- [What is expected] Of all the lines in the entries below, give again exactly those starting at the line containing "cancer (squamous cell" and ending at the line containing "expression in glandular", both ends included, and no others.

================

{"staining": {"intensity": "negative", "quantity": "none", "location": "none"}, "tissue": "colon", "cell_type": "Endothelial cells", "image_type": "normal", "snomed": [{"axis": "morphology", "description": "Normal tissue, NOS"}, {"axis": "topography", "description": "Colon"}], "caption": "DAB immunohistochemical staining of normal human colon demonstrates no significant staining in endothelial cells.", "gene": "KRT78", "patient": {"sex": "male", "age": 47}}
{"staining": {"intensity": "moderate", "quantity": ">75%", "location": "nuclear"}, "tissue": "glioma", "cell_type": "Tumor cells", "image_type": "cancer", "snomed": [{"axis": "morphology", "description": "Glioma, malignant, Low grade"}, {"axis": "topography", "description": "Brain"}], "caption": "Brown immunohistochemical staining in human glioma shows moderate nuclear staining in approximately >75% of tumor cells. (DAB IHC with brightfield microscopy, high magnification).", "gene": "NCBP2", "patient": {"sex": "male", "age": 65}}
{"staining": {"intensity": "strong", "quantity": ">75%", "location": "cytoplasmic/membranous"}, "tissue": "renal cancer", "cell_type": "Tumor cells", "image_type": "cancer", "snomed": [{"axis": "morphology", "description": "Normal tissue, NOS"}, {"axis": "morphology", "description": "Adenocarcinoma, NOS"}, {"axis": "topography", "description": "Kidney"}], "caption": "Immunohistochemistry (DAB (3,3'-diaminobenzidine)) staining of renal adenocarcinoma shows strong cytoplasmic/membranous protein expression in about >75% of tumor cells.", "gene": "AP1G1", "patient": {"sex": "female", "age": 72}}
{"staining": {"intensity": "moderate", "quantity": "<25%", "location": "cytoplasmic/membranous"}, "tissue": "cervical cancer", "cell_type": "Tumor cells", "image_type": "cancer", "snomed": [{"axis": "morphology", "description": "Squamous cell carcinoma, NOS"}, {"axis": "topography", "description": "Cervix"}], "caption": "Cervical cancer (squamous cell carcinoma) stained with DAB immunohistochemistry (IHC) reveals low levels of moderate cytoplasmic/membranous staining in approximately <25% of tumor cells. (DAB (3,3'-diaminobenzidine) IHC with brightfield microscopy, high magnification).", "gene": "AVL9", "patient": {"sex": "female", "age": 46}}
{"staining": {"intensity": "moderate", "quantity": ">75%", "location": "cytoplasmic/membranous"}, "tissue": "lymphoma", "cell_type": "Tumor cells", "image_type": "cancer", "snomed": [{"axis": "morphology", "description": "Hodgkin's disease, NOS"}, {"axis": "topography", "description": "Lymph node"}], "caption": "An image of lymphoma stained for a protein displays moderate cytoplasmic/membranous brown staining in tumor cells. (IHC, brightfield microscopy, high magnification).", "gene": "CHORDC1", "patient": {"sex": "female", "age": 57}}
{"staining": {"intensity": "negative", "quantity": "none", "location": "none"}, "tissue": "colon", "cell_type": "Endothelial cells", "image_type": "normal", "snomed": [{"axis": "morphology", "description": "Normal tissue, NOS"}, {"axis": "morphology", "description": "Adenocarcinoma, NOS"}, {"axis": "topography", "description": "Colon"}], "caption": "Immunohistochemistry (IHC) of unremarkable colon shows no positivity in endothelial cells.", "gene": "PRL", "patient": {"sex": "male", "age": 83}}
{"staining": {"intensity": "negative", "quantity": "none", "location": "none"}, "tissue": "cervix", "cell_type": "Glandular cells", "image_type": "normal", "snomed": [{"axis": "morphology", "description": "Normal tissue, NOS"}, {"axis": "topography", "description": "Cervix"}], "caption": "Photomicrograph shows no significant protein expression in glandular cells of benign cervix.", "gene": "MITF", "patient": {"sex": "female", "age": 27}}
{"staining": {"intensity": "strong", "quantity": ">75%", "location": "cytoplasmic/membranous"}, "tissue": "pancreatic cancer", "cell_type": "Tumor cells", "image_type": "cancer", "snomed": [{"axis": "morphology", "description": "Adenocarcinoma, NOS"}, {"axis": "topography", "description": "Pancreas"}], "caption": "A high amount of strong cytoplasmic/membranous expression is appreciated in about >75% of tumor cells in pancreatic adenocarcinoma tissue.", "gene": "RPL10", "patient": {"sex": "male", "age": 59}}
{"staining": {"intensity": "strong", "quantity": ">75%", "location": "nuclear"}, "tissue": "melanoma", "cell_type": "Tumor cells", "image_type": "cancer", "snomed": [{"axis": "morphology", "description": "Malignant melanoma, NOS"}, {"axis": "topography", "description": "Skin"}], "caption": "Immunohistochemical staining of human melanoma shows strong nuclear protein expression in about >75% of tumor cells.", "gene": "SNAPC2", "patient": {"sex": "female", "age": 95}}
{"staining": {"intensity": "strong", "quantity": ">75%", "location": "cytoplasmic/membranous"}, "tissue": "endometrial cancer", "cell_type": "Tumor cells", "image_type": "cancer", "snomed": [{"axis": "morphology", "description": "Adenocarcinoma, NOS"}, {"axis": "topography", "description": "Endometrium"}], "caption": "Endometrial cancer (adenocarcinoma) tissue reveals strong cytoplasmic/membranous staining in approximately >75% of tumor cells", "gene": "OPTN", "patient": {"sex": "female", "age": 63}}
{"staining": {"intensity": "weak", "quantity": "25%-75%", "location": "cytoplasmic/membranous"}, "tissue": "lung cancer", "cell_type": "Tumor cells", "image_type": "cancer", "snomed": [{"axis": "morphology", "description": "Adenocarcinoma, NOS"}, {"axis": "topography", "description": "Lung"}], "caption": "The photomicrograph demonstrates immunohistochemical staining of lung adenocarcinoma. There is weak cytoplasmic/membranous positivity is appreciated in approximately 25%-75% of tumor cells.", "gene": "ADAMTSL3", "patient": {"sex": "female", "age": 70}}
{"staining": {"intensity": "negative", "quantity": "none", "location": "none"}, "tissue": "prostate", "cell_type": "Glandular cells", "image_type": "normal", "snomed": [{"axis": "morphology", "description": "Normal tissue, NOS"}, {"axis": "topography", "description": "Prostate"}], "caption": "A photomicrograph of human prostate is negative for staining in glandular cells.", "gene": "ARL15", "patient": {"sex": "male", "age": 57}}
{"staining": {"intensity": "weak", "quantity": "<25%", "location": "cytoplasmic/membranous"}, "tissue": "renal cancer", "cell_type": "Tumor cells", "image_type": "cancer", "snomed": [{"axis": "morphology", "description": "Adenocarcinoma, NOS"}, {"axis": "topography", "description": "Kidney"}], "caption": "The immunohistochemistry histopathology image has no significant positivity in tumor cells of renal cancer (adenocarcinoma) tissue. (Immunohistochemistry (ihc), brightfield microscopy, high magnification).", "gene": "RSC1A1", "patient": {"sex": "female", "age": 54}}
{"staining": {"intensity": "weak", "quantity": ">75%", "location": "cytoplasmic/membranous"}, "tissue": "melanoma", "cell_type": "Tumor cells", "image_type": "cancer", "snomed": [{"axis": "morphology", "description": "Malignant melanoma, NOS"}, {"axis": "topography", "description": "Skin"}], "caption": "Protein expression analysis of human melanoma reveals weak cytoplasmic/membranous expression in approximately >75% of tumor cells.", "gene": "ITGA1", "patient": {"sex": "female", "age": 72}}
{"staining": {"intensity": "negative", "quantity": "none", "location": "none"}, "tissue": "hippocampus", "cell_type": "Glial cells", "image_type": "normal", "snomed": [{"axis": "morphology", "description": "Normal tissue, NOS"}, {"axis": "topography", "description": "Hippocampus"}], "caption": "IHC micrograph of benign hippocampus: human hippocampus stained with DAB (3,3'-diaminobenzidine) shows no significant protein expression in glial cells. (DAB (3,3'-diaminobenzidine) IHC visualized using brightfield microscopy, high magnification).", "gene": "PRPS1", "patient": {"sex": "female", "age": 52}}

================

- [Answer space]
{"staining": {"intensity": "moderate", "quantity": "<25%", "location": "cytoplasmic/membranous"}, "tissue": "cervical cancer", "cell_type": "Tumor cells", "image_type": "cancer", "snomed": [{"axis": "morphology", "description": "Squamous cell carcinoma, NOS"}, {"axis": "topography", "description": "Cervix"}], "caption": "Cervical cancer (squamous cell carcinoma) stained with DAB immunohistochemistry (IHC) reveals low levels of moderate cytoplasmic/membranous staining in approximately <25% of tumor cells. (DAB (3,3'-diaminobenzidine) IHC with brightfield microscopy, high magnification).", "gene": "AVL9", "patient": {"sex": "female", "age": 46}}
{"staining": {"intensity": "moderate", "quantity": ">75%", "location": "cytoplasmic/membranous"}, "tissue": "lymphoma", "cell_type": "Tumor cells", "image_type": "cancer", "snomed": [{"axis": "morphology", "description": "Hodgkin's disease, NOS"}, {"axis": "topography", "description": "Lymph node"}], "caption": "An image of lymphoma stained for a protein displays moderate cytoplasmic/membranous brown staining in tumor cells. (IHC, brightfield microscopy, high magnification).", "gene": "CHORDC1", "patient": {"sex": "female", "age": 57}}
{"staining": {"intensity": "negative", "quantity": "none", "location": "none"}, "tissue": "colon", "cell_type": "Endothelial cells", "image_type": "normal", "snomed": [{"axis": "morphology", "description": "Normal tissue, NOS"}, {"axis": "morphology", "description": "Adenocarcinoma, NOS"}, {"axis": "topography", "description": "Colon"}], "caption": "Immunohistochemistry (IHC) of unremarkable colon shows no positivity in endothelial cells.", "gene": "PRL", "patient": {"sex": "male", "age": 83}}
{"staining": {"intensity": "negative", "quantity": "none", "location": "none"}, "tissue": "cervix", "cell_type": "Glandular cells", "image_type": "normal", "snomed": [{"axis": "morphology", "description": "Normal tissue, NOS"}, {"axis": "topography", "description": "Cervix"}], "caption": "Photomicrograph shows no significant protein expression in glandular cells of benign cervix.", "gene": "MITF", "patient": {"sex": "female", "age": 27}}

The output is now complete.